EPP - 1° année - cours de J.G. OFFROY – 2007-2008 - 1° semestre : INTRODUCTION AUX SCIENCES HUMAINES
la naissance des sciences humaines
« Qui désespère a tort. Le progrès se réveille infailliblement et, en somme, on pourrait dire qu’il a marché,
même endormi, car il a grandi. Quand on le revoit debout, on le retrouve plus haut. Etre toujours paisible,
cela ne dépend pas plus du progrès que du fleuve ; n’y élevez point de barrages, n’y jetez point de rocher ;
l’obstacle fait écumer l’eau et bouillonner l’humanité. De là des troubles ; mais après ces troubles, on
reconnaît qu’il y a du chemin de fait. Jusqu’à ce que l’ordre, qui n’est autre chose que la paix universelle,
soit établi, jusqu’à ce que l’harmonie et l’unité règnent, le progrès aura pour étapes les révolutions.
Qu’est-ce donc que le progrès ? Nous venons de le dire. La vie permanente des peuples. »
Victor HUGO, Les Misérables
La deuxième moitié du 19° siècle est marquée, à travers toute l'Europe, par l’alternance de révolutions
populaires et nationalistes et de retours à des régimes autoritaires, à l’ordre moral (Napoléon III en France,
Bismarck en Allemagne…).
C'est une époque de crise après la Révolution et l'Empire, un effondrement socioculturel, une remise en cause
des idéologies et des utopies humanitaires rousseauistes. C'est aussi l'époque de l'industrialisation,
accompagnée par d'énormes transformations sociales : l'urbanisation, la modification des rapports familiaux...
On assiste à un développement économique sans précédent, qui entraine un enrichissement important
(« Enrichissez-vous » disait Guizot, ministre de Louis-Philippe) en même temps qu’une paupérisation de
larges masses de la population, et à un bouleversement des traditions sur lesquelles reposait la société
française.
La bourgeoisie triomphante vit dans la hantise des « classes criminelles » et dans la peur des mouvements de
masse. La bourgeoisie se sent assiégée par les classes populaires qui réclament leur part du gâteau. Elle
cherche à raffermir son pouvoir et à discipliner les « classes dangereuses » en « classes laborieuses ».
C'est l'époque où le baron Haussmann, préfet de police de Paris, rase des quartiers entiers de la capitale, pour
tracer des avenues où on ne pourra plus construire de barricades et où les troupes pourront circuler librement.

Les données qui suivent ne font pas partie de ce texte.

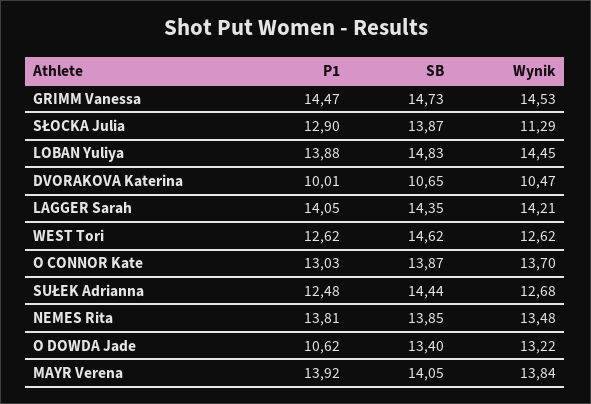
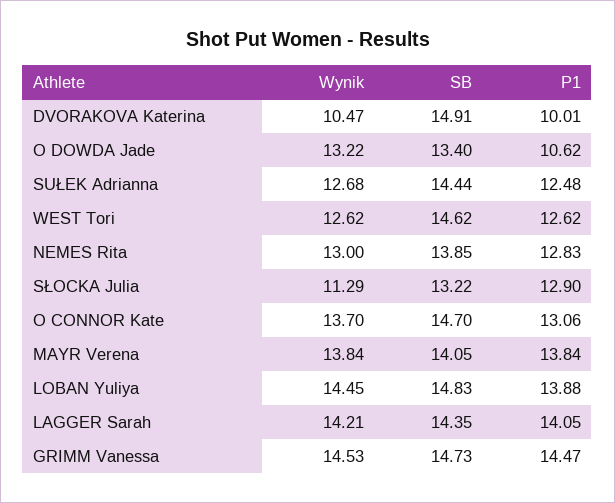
SB, SŁOCKA Julia: 13.87 -> 13.22
SB, DVORAKOVA Katerina: 10.65 -> 14.91
P1, O CONNOR Kate: 13.03 -> 13.06
SB, O CONNOR Kate: 13.87 -> 14.7
P1, NEMES Rita: 13.81 -> 12.83
Wynik, NEMES Rita: 13.48 -> 13
P1, MAYR Verena: 13.92 -> 13.84

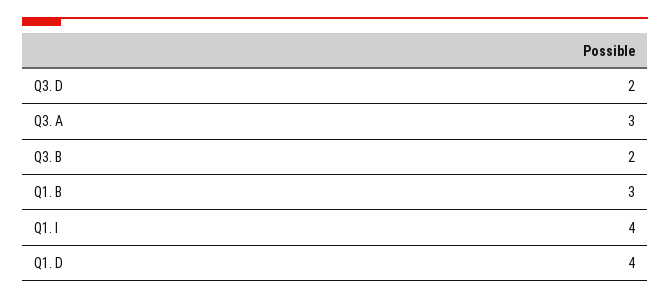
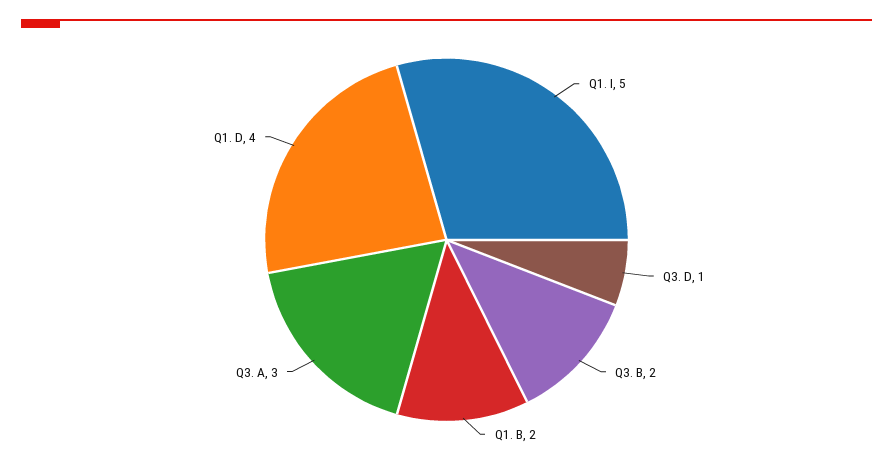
Q3. D: 2 -> 1
Q1. B: 3 -> 2
Q1. I: 4 -> 5

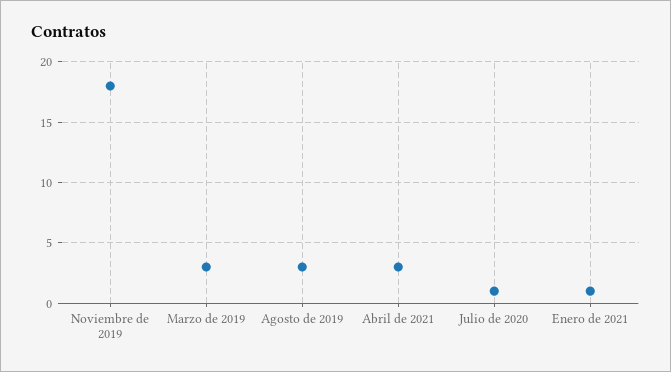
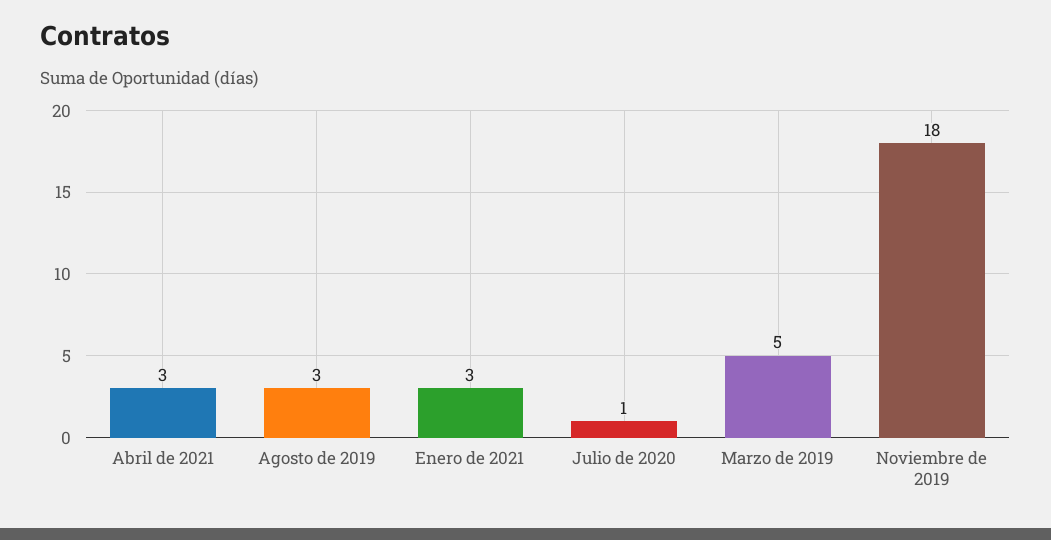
Marzo de 2019: 3 -> 5
Enero de 2021: 1 -> 3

De même à Lyon, où la révolte des canuts contre l’industrialisation a fait trembler la bourgeoisie des soyeux
(1831). Cette politique urbanistique va aussi dans le sens de l’adaptation à la modernité, à la révolution
industrielle, et elle a une visée moralisatrice et hygiéniste : il faut combattre la promiscuité, notamment après
l’épidémie de choléra qui a décimé la population parisienne en 1832. On chasse les miasmes qui transportent
les maladies
. Et on construit les hôpitaux dans la proche campagne de Paris (aujourd’hui 14° et 15°
arrondissements). L’hôpital Broussais est construit sur pilotis pour laisser circuler l’air.
Outre la répression policière et militaire, on va mettre en œuvre une politique d’intégration sociale par le
renouveau religieux, l’amélioration des conditions sociales et surtout la généralisation de l’éducation, avec un
budget sans commune mesure avec ceux d’aujourd’hui. Le but est de créer un sentiment d’appartenance à une
communauté nationale et de former la main d’œuvre nécessaire à la nouvelle industrie.
Lisez les grands auteurs de cette période : Victor Hugo, Balzac, Zola…
C'est le triomphe de la normalisation, de l'ordre et de l'hygiène.
C'est la lutte contre la criminalité et le développement de l'instruction publique.
Les sciences humaines et sociales vont fonder leur légitimité en apportant des réponses à ces grandes
questions que se pose la société de cette époque :
- comment l’ordre social est-il possible, plutôt que la lutte de tous contre tous ?
- comment expliquer la misère, la pauvreté dans un contexte d’enrichissement général ?
- est-il possible de penser l’évolution du monde, des mœurs... ?
- dans quel monde vivons-nous, où allons-nous ?
- comment lutter contre la criminalité ? est-elle héréditaire ou est-elle la conséquence du désordre social ?
et l’intelligence ? et la folie ?
Même si un célèbre professeur de médecine de l’époque met déjà en garde contre cette conception : « Tout ce qui tue ne
pue pas, tout ce qui pue ne tue pas ».